+++ TEXTE +++

Là où il y a vie et développement organique il y a toujours action et
réaction; il y a offre et demande; demande de la part de l'esprit et offre de
la part du programme d'études.
La troisième conséquence déplorable à signaler, c'est que les sujets les
plus scientifiquement et les plus logiquement ordonnés perdent précisément
leurs qualités quand on les présente à l'enfant d'une manière extérieure et
stéréotypée. Il faut nécessairement, en effet, que le maître leur fasse subir
des transformations pour les rendre accessibles au cerveau de l'enfant.
Qu'arrive-t-il ? Ce qui est justement d'une valeur très grande pour le savant
ou le logicien est abandonné. Ce qui aurait dû provoquer l'activité de l'esprit et l'organiser disparaît ou est voilé. On ne développe pas adéquatement le
pouvoir du raisonnement, la faculté d'abstraction et de généralisation. Le
sujet est vidé de sa valeur logique, la seule qu'il eût fallu juger importante,
et il devient une pure affaire de mémoire. Voici donc la contradiction du
système : l'enfant n'acquiert ni les avantages qu'était censée fournir la
logique de l'adulte, ni ceux que lui auraient procurés ses besoins innés, ses
tendances instinctives. La logique de l'enfant est faussée et atrophiée, et
nous pouvons nous estimer heureux s'il n'a pas acquis tout l'opposé de la
science, une sorte de résidu banal et flasque de ce qui fut jadis savoir
vivant, une réminiscence dégénérée de ce qui fut autrefois une expérience
réelle des choses.
Mais ce n'est pas encore tout. Les exigences de la psychologie ne
peuvent jamais être méconnues impunément. Chassez-les par la porte, elles
rentreront par la fenêtre. Toujours et partout il faut faire appel à des motifs,
établir des connexions entre l'esprit et ce dont on veut l'enrichir. Il ne peut
être question de se passer de ces motifs et de ces connexions ; la grosse
question, par conséquent, c'est de savoir si celles-ci sortent organiquement
du sujet quand il est mis en relation avec l'esprit ou bien si, au contraire,
elles sont importées mécaniquement du dehors.
Si le sujet d'une leçon occupe réellement une place appropriée, de
manière à favoriser l'expansion de la conscience de l'enfant, s'il se rattache
intérieurement à quelques-uns de ses actes, à ses pensées, à ses
souffrances et qu'il facilite son développement futur et augmente sa
réceptivité, alors il n'y a pas besoin de se préoccuper de rechercher des
biais ou des trucs de méthode pour rendre ce sujet intéressant. Au contraire,
tout sujet venant du dehors et n'ayant pas de connexion réelle avec la vie,
tout sujet que l'enfant s'approprie pour des motifs qui lui sont étrangers, est
privé de cette valeur dont nous venons de parler. C'est pourquoi on se voit
forcé de recourir à des exercices factices, à des artifices parfois puérils pour.

+++

▶ [EXERCICE PROPOSÉ 1]
Dans les entrées ci-dessous, recopiez mot pour mot les lignes qui vont de celle contenant "Page size: 1500x1125." jusqu'à celle contenant "text_box Règles logiques [37, 50, 638, 151]", cette dernière comprise.

+++ DONNÉES FOURNIES +++

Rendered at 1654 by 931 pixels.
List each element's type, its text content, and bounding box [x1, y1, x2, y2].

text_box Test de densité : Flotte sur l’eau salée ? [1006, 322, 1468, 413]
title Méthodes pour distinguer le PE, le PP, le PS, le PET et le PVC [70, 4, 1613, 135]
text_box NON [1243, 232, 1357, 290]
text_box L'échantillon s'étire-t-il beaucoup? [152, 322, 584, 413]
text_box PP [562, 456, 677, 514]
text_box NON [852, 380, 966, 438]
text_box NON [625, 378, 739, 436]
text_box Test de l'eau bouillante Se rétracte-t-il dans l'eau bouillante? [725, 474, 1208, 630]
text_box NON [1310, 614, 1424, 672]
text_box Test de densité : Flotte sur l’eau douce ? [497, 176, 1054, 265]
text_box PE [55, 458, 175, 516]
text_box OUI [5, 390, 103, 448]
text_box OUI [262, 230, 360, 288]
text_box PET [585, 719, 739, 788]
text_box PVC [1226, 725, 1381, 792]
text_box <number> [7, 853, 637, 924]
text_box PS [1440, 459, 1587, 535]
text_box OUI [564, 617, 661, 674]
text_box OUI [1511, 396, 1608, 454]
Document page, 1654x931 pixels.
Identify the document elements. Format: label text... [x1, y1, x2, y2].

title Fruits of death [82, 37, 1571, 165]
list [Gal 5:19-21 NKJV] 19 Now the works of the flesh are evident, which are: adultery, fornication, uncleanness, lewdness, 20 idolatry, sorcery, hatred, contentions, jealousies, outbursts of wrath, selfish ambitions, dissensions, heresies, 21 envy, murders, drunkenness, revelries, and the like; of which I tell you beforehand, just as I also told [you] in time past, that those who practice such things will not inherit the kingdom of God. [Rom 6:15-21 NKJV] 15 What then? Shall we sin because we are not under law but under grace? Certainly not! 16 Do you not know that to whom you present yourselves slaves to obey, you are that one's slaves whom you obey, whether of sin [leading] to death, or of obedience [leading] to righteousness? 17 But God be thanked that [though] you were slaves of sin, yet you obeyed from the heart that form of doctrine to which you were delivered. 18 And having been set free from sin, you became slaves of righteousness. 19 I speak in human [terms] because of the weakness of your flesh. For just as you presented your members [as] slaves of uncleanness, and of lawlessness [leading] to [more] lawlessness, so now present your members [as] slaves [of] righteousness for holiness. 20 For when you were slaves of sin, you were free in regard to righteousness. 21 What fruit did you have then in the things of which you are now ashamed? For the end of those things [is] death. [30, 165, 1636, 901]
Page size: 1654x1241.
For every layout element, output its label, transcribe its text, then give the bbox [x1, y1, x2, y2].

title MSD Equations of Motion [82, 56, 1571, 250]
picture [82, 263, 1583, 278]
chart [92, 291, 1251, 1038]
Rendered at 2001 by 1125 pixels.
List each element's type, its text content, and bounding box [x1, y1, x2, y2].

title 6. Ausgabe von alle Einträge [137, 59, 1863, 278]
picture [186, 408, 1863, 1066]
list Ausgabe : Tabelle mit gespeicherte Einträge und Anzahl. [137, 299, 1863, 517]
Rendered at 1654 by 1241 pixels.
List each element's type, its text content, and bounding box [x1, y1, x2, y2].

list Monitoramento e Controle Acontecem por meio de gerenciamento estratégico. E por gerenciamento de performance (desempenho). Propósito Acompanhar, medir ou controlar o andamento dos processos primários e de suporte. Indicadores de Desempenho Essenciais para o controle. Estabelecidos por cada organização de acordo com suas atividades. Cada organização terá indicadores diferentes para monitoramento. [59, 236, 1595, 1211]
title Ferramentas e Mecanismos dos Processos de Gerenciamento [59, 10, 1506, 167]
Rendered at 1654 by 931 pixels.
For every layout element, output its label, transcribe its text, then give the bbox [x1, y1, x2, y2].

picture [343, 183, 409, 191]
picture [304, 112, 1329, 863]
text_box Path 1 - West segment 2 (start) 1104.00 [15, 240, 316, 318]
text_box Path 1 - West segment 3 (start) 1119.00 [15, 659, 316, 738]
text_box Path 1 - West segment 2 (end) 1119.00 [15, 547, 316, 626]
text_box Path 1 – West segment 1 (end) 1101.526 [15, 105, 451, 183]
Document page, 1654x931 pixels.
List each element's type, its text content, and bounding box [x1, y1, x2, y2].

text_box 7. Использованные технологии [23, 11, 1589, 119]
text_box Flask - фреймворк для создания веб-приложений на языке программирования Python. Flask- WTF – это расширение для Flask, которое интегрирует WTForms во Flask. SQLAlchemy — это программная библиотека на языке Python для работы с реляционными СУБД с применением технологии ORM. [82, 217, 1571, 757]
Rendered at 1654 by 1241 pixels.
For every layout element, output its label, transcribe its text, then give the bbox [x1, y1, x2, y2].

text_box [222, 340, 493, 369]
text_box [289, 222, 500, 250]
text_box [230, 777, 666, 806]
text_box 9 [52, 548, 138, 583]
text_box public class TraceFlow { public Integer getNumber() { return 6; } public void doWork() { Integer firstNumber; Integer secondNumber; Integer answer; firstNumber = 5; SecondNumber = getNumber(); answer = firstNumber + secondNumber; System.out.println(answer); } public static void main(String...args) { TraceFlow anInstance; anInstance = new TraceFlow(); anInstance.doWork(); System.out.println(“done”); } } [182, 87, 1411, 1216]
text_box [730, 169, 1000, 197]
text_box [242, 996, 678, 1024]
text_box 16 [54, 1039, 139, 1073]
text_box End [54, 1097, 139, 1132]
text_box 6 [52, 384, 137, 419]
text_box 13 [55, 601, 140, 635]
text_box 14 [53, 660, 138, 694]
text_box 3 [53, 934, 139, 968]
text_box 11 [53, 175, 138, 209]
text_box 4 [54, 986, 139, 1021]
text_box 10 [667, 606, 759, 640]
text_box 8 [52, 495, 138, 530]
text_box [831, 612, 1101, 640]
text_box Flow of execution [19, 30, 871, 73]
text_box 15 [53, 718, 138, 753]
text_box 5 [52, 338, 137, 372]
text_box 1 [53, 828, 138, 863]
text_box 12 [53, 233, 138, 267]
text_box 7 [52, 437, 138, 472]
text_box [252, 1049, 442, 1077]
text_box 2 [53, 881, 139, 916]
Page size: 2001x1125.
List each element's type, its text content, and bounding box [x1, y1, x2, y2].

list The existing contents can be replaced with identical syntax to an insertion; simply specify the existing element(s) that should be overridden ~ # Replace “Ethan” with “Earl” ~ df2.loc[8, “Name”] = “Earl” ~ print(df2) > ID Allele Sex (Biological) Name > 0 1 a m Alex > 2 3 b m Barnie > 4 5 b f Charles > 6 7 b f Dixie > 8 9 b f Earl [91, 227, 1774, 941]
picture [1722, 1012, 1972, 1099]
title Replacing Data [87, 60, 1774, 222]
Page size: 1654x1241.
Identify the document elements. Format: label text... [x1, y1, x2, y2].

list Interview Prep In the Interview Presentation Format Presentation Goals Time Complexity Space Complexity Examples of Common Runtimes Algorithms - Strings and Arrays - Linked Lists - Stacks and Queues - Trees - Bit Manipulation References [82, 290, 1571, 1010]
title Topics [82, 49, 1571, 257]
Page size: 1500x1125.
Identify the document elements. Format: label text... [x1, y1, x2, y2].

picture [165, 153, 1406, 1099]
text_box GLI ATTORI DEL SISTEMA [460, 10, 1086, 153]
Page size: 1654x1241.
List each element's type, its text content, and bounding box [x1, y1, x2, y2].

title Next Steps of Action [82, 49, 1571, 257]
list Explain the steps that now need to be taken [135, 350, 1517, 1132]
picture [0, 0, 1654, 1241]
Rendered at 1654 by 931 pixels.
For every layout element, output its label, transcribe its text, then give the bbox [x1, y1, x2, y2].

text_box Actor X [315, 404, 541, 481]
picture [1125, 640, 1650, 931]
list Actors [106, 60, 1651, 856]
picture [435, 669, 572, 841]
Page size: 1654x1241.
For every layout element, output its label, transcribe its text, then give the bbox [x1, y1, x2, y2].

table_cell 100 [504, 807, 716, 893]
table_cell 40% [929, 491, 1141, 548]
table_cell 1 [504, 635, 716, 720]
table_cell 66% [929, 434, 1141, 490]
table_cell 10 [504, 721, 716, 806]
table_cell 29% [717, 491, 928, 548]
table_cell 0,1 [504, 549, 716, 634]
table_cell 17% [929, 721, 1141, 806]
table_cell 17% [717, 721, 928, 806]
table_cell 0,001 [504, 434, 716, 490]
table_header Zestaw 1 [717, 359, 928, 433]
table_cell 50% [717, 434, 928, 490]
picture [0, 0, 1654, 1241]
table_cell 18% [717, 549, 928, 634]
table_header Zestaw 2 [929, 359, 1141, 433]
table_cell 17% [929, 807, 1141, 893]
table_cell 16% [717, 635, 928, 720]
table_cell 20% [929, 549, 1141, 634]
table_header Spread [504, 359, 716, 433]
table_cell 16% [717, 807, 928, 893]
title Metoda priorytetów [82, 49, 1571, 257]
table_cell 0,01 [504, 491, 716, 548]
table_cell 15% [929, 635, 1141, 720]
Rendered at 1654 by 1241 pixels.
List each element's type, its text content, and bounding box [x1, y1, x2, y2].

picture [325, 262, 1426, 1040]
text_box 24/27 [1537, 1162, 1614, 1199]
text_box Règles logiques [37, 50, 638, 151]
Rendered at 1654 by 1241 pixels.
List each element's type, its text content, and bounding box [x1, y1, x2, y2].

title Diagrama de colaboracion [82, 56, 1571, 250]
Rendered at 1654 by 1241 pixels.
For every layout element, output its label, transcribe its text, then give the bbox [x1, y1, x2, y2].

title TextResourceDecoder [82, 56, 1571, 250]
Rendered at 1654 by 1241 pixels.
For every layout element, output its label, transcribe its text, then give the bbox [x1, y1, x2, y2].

+++

▶ [EXERCICE PROPOSÉ 2]
Répondez brièvement aux questions suivantes à partir du texte.
(a) Qu'y a-t-il toujours là où il y a vie et développement organique ?
(b) Que devient le sujet une fois vidé de sa valeur logique ?
(c) Si on chasse par la porte les exigences de la psychologie, par où rentreront-elles ?

▶ [CORRIGÉ 1]
Page size: 1500x1125.
Identify the document elements. Format: label text... [x1, y1, x2, y2].

picture [165, 153, 1406, 1099]
text_box GLI ATTORI DEL SISTEMA [460, 10, 1086, 153]
Page size: 1654x1241.
List each element's type, its text content, and bounding box [x1, y1, x2, y2].

title Next Steps of Action [82, 49, 1571, 257]
list Explain the steps that now need to be taken [135, 350, 1517, 1132]
picture [0, 0, 1654, 1241]
Rendered at 1654 by 931 pixels.
For every layout element, output its label, transcribe its text, then give the bbox [x1, y1, x2, y2].

text_box Actor X [315, 404, 541, 481]
picture [1125, 640, 1650, 931]
list Actors [106, 60, 1651, 856]
picture [435, 669, 572, 841]
Page size: 1654x1241.
For every layout element, output its label, transcribe its text, then give the bbox [x1, y1, x2, y2].

table_cell 100 [504, 807, 716, 893]
table_cell 40% [929, 491, 1141, 548]
table_cell 1 [504, 635, 716, 720]
table_cell 66% [929, 434, 1141, 490]
table_cell 10 [504, 721, 716, 806]
table_cell 29% [717, 491, 928, 548]
table_cell 0,1 [504, 549, 716, 634]
table_cell 17% [929, 721, 1141, 806]
table_cell 17% [717, 721, 928, 806]
table_cell 0,001 [504, 434, 716, 490]
table_header Zestaw 1 [717, 359, 928, 433]
table_cell 50% [717, 434, 928, 490]
picture [0, 0, 1654, 1241]
table_cell 18% [717, 549, 928, 634]
table_header Zestaw 2 [929, 359, 1141, 433]
table_cell 17% [929, 807, 1141, 893]
table_cell 16% [717, 635, 928, 720]
table_cell 20% [929, 549, 1141, 634]
table_header Spread [504, 359, 716, 433]
table_cell 16% [717, 807, 928, 893]
title Metoda priorytetów [82, 49, 1571, 257]
table_cell 0,01 [504, 491, 716, 548]
table_cell 15% [929, 635, 1141, 720]
Rendered at 1654 by 1241 pixels.
List each element's type, its text content, and bounding box [x1, y1, x2, y2].

picture [325, 262, 1426, 1040]
text_box 24/27 [1537, 1162, 1614, 1199]
text_box Règles logiques [37, 50, 638, 151]

▶ [CORRIGÉ 2]
(a) Il y a toujours action et réaction, offre et demande.
(b) Il devient une pure affaire de mémoire.
(c) Elles rentreront par la fenêtre.